Lucifer también tiene alas

9.

El perfume de Adrián se sentía pesado en el aire encerrado en esa cabina. Selena se abrochó el cinturón y murmuró un “gracias” casi inaudible.

—¿A dónde vas? —Pidió Adrián que le indique el camino a su casa. Esperaba que no fuera lejos. De pronto, se preguntaba qué tan loca había sido la idea de invitar a esa desconocida a un aventón con el asesino del pueblo. O quizás, qué tan loca estaba ella por aceptar.

Selena estaba en silencio. Levantó la mirada del tablero y la fijó en los ojos de Adrián. Él, que durante todo el día había estado viendo a una niña, encontró una profundidad insondable.

—Quiero ir lejos. Pero supongo que te refieres a mi casa, ¿verdad?

Volteó hacia ella y apoyó su codo sobre el volante. La miró de frente.

—¿Dónde es lejos? —Preguntó curioso. Se imaginó que ella hablaba de la playa, a treinta kilómetros de allí—. ¿La playa es lejos?

—Bfff. Si la playa es lejos, tu mundo es más pequeño que el mío —bufó Selena. Era esperable, alguien como él jamás la vería más que como una pueblerina de mente estrecha—. Mi casa estará bien. Solo tienes que seguir derecho dos cuadras y doblar. Voy cerca de la parada del colectivo.

Adrián conocía esa parada. Estaba a tres cuadras de la casa donde había crecido. Manejó en silencio.

—Otro día, iremos lejos.

Ella se rio. Adrián había hablado con mucha seriedad, como si realmente creyera esas palabras.

—Bien.

Él esperó verla entrar por la puerta principal. Fue entonces que arrancó de nuevo y siguió su camino.

 

Las refacciones de la casa iban bien. El techo había necesitado arreglo debido a goteras que habían ido en aumento con el paso de los años y la falta de cuidados.
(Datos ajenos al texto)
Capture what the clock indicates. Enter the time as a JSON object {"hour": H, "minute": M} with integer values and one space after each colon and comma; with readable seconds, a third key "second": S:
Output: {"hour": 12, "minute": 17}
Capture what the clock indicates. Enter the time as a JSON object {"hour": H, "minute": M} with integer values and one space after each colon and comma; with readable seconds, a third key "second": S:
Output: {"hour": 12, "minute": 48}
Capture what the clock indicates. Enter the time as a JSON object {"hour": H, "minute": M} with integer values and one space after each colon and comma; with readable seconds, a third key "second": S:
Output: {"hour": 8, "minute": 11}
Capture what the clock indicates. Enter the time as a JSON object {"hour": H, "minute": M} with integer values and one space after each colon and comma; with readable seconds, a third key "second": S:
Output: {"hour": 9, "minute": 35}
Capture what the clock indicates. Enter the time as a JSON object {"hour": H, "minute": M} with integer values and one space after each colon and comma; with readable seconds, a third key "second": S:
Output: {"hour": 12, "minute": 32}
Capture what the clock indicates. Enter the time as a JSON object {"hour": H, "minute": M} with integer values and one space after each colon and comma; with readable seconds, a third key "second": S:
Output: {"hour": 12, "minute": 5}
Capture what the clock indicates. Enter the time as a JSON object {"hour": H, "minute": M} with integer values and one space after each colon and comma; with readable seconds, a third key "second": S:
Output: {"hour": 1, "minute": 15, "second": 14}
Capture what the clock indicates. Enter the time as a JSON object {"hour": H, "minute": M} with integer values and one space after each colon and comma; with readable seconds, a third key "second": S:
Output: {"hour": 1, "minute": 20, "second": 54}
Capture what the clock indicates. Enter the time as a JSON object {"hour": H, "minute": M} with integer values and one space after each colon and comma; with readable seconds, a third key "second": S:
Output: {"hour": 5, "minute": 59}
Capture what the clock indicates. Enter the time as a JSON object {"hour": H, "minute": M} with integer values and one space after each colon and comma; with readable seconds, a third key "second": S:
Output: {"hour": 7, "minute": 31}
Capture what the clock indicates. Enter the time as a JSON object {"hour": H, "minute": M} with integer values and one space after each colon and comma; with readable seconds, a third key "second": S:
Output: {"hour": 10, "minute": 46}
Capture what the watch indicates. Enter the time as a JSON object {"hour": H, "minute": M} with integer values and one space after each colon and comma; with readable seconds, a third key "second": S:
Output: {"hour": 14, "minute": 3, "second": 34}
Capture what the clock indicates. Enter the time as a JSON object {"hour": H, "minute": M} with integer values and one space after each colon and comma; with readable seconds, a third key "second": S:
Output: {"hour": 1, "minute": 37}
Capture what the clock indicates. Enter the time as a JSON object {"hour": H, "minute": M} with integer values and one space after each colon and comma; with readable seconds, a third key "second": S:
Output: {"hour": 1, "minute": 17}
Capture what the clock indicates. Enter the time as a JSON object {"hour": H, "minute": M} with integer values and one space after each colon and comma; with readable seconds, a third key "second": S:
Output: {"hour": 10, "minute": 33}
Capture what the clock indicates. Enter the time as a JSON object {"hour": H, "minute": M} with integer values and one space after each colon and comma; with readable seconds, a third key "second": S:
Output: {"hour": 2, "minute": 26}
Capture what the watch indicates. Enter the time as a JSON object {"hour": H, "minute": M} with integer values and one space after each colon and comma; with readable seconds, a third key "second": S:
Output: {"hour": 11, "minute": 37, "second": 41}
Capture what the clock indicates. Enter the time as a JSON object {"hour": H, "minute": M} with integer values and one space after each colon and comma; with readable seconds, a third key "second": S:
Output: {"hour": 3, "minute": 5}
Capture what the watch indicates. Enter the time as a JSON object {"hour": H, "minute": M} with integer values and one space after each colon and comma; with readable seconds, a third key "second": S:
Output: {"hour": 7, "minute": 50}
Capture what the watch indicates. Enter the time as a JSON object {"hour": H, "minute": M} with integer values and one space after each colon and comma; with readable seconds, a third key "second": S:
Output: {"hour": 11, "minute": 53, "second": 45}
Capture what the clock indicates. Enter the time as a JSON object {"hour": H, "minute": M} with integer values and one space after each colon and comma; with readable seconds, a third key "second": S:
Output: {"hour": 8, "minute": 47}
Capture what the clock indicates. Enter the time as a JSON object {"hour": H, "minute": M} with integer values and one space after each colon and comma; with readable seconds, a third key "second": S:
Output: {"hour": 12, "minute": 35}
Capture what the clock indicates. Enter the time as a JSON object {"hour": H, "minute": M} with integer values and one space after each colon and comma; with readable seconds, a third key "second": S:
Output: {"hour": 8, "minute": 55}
Alguien había robado la grifería de la cocina y quebrado el mármol de la mesada. El baño tampoco estaba en su mejor presentación.

Cada uno de esos detalles implicaba dinero. Adrián era consciente de que los contratistas abusaban un poco de su particular situación: ellos eran los únicos dispuestos a trabajar con él. Por ello, cobraban lo que les parecía oportuno y a él solo le quedaba pagar. Pero los arreglos iban en marcha. De a poco volvería la casa a tener su antiguo esplendor.

Pensó en tomar algunas fotos y enviarlas a sus padres, pero desestimó la idea. Ellos habían decidido desentenderse de todo lo que tuviera que ver con esa vida. Incluida estaba la casa.

Adrián guardó el móvil de vuelta en el bolsillo. Entonces lo sintió vibrar. El característico “bip” que anunciaba el recibo de mensajes sonó. Miró la pantalla; no tenía al remitente agendado.

“Gracias por traerme a casa”.

Sonrió. Selena se había bajado de la camioneta y había entrado a la casa sin siquiera darse vuelta a mirarlo una vez. Incluso sin decir gracias.

“Pensé que estabas enojada por no irte lejos”, le respondió.

“Nunca podré irme lejos”, puso Selena y él presintió que hablaba de un anhelo más lejano que la playa a treinta kilómetros.

“No hay mucho para ver allá afuera, Selena”.

“Lo dice alguien que desearía no haber regresado a casa”.

Era verdad. No había escondido a nadie que su vuelta al pueblo era solo temporal y que no coincidía con sus ganas.

“Touché”.

La abuela llamó a Selena a cenar y ella dejó el teléfono momentáneamente olvidado. “Se fue”, pensó Adrián mientras miraba la pantalla inmóvil.

Terminó de recorrer la casa y se fue. Esa noche, releyó la corta conversación y, entre líneas, leyó el deseo de huir de la monotonía de ese lugar pequeño para conocer el mundo. El mismo deseo que él había experimentado alguna vez en su vida. ¿Dónde había quedado? Allí, encerrado entre los confines de ese pueblo que no soltaba ni perdonaba.